American drug laws and sodomy laws have a similar potential.
But when it comes to outright cynicism, New York takes the cake with a flurry of stupid, ancient laws. Police are now enforcing to them to make a little money.
Tuesday, June 03, 2003
In the Evian G8 summit, world leaders made a “strong” pronouncement warning North Korea and Iran not to develop nuclear weapons.
Maybe they haven’t read the news.
Maybe they are convinced that making bold, but unenforced, statements is an act of strength, not impotence.
At any rate, I am not reassured.
If America is going to get anywhere here, it’s going to act alone or with a few good friends.
Jonah Goldberg has a pretty hilarious critique of a NY Times (who else?) story on campus conservatives:
The teaser for the article says it all: "No taxes, no gun control -but these days blue blazers and gay bashing are not required. College conservatives have learned that by acting like everybody else, they can sway their peers and become the most influential political act on campus."
Gay bashing? Blue blazers? Yeah sure, people who disagree with strident campus liberalism are just closet authoritarians trying to look normal.
As usual, NY times misses the point.
In the Sixties, liberalism was challenging the system. But then it began to drift. The “War on Poverty” morphed into perpetual welfare, “Civil Rights” degenerated into affirmative action, and foreign policy adopted its “blame America first” mentality.
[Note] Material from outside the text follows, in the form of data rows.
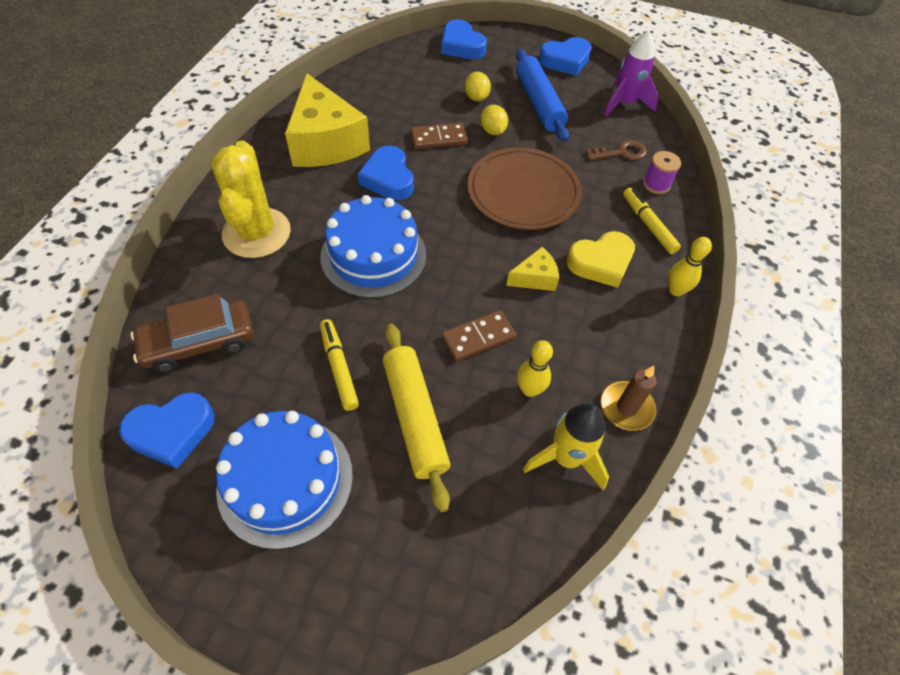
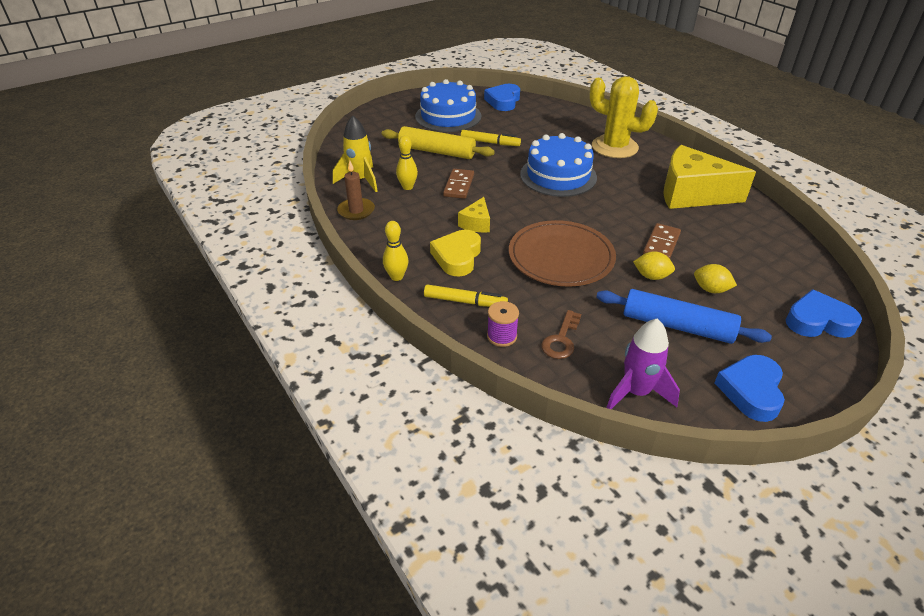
camera: 130 degrees right, 15 degrees down
brown car [130,294,254,373] -> none
blue heart [358,146,414,200] -> none

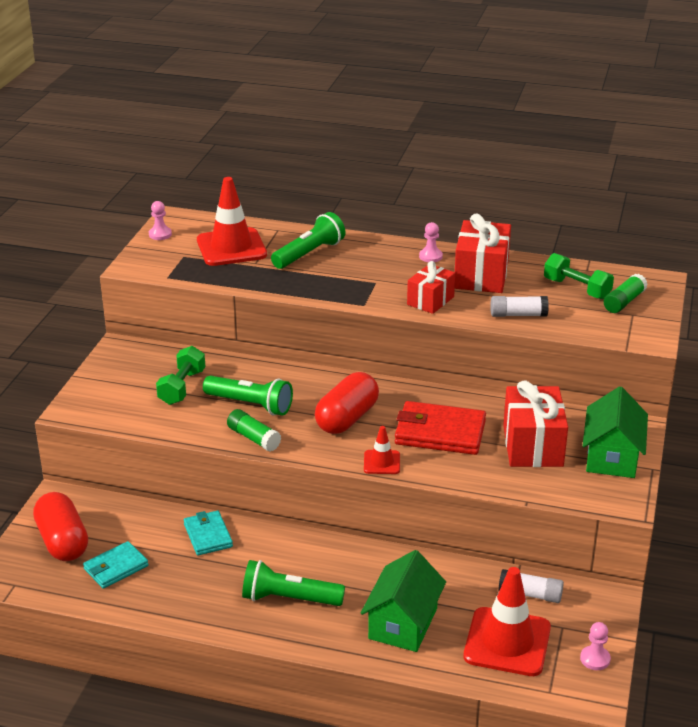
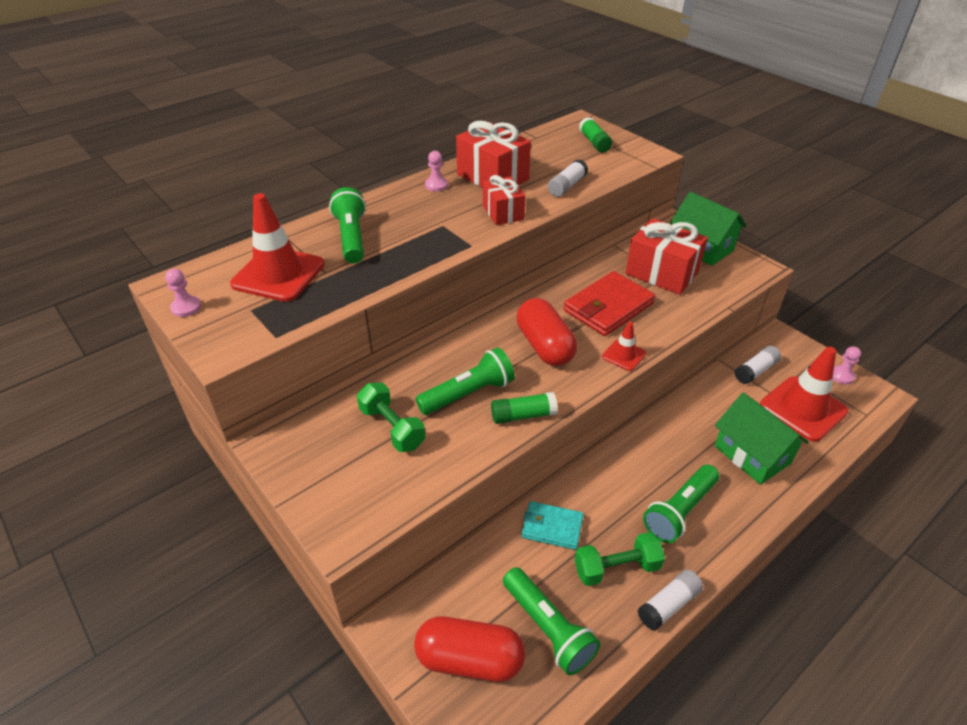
camera: 55 degrees left, 10 degrees up
turquoise wallet [83,541,148,589] -> green flashlight [503,567,600,676]
green dumbbell [544,253,614,299] -> green dumbbell moved to [575,532,665,586]
none -> white glue stick [637,569,703,631]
The situation is so pronounced that if liberal icon JFK were running today, he would be a Republican.
To the left, conservative college students are laughable oddities. People who vote Republican are self-centered rich people or racist rednecks. And that's all there is. They treat conservatives with such condescension - refusing to debate - that they virtually guarantee that they wil lose elections, particularly in the South and Midwest.
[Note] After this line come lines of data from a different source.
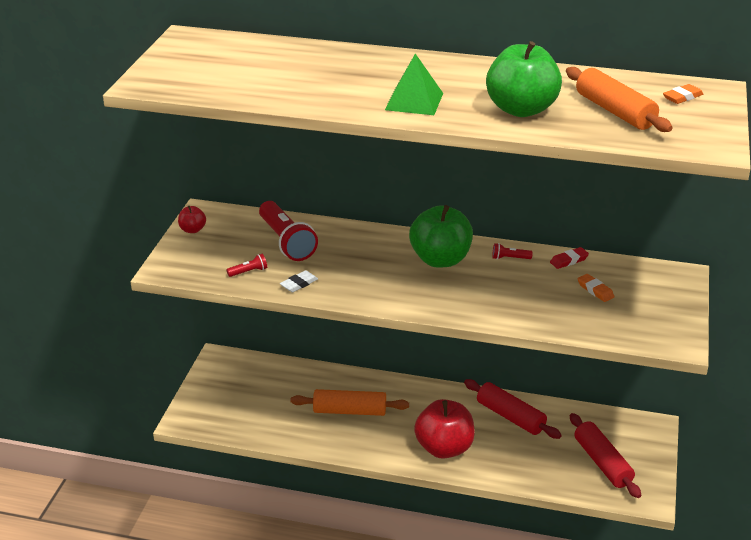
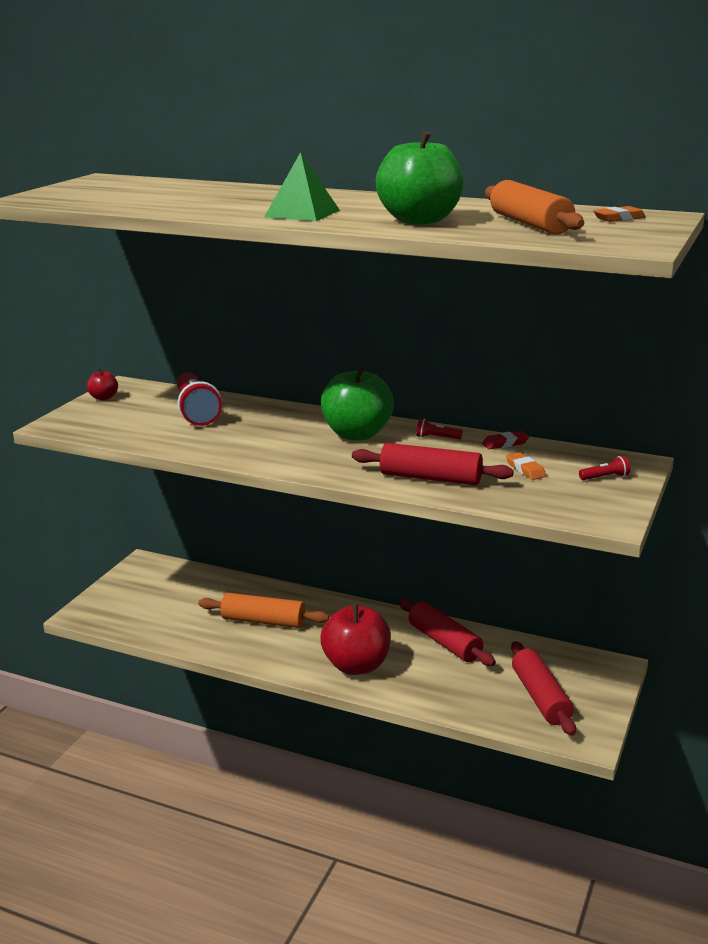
camera: 10 degrees right, 10 degrees down
red flashlight [226,254,267,277] -> red flashlight moved to [579,456,630,480]
white eraser [280,270,318,292] -> none
none -> red rolling pin [352,443,514,485]

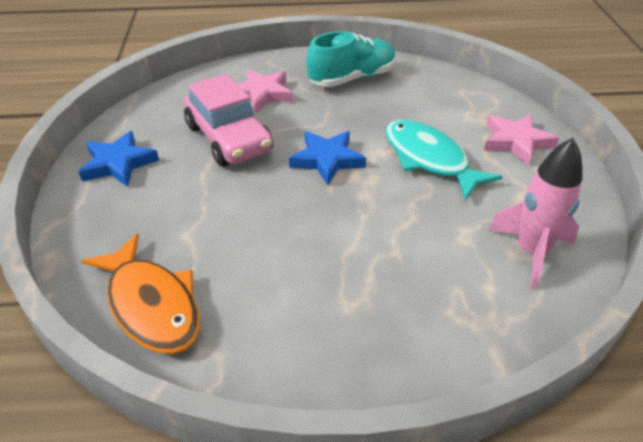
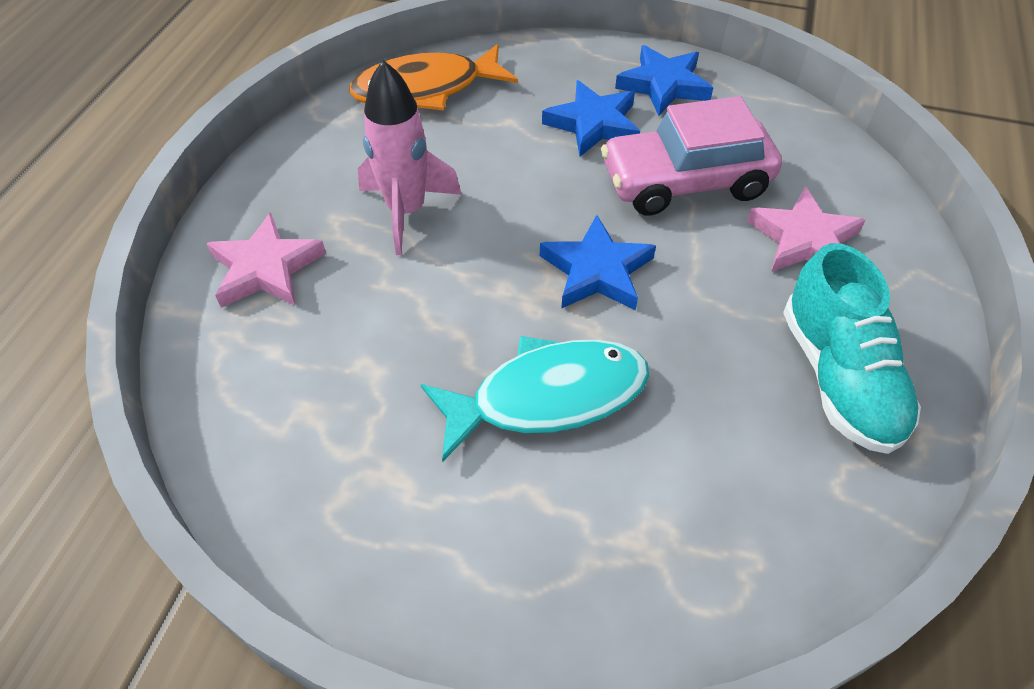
camera: 110 degrees right, 10 degrees up
pink star [484,114,559,166] -> pink star moved to [206,212,326,308]
pink rocket [488,138,582,290] -> pink rocket moved to [358,60,462,255]
none -> blue star [542,80,640,156]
I disagree strongly with the Republicans on the drug policy, business policy and abortion. But I tend to vote Republican because that's where the ideas are.
Monday, June 02, 2003
Wendy McElroy gets it wrong on AIDS and Africa.
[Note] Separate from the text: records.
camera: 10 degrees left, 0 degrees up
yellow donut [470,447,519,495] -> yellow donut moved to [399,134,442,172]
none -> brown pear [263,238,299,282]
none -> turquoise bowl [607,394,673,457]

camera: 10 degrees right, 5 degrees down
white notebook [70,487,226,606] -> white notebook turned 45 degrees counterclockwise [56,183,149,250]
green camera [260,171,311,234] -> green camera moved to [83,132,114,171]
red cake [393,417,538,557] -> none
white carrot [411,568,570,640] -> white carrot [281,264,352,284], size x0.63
McElroy tries to portray American AIDS education in Africa as an attempt to impose feminist thinking on traditional African society. The examples of this are hardly compelling.
A man in West Africa - particularly a man with money to spend - can sleep with as many women as he wishes. This is true for African men and foreign ex-pats. It is an African version of machismo (which is just promiscuity and submision) that has led to continent's AIDS explosion.
Women need to feel free to speak up against this culture.
Until that is tackled, you are just treading water.
How is it really going in Iraq? The BBC, NPR and Reuters all seem to feel that the fuse has been lit on a powderkeg, and it is only a matter of time before the situation deteriorates and gets out of control.
I've always suspected that the situation was more nuanced, and I think this story in the Washington Post is a probably as good an illustration of what is going there as any.
Building Iraq into anything like a democracy - if that can be done at all - is going to be a long, tough process. But there are glimmers of hope.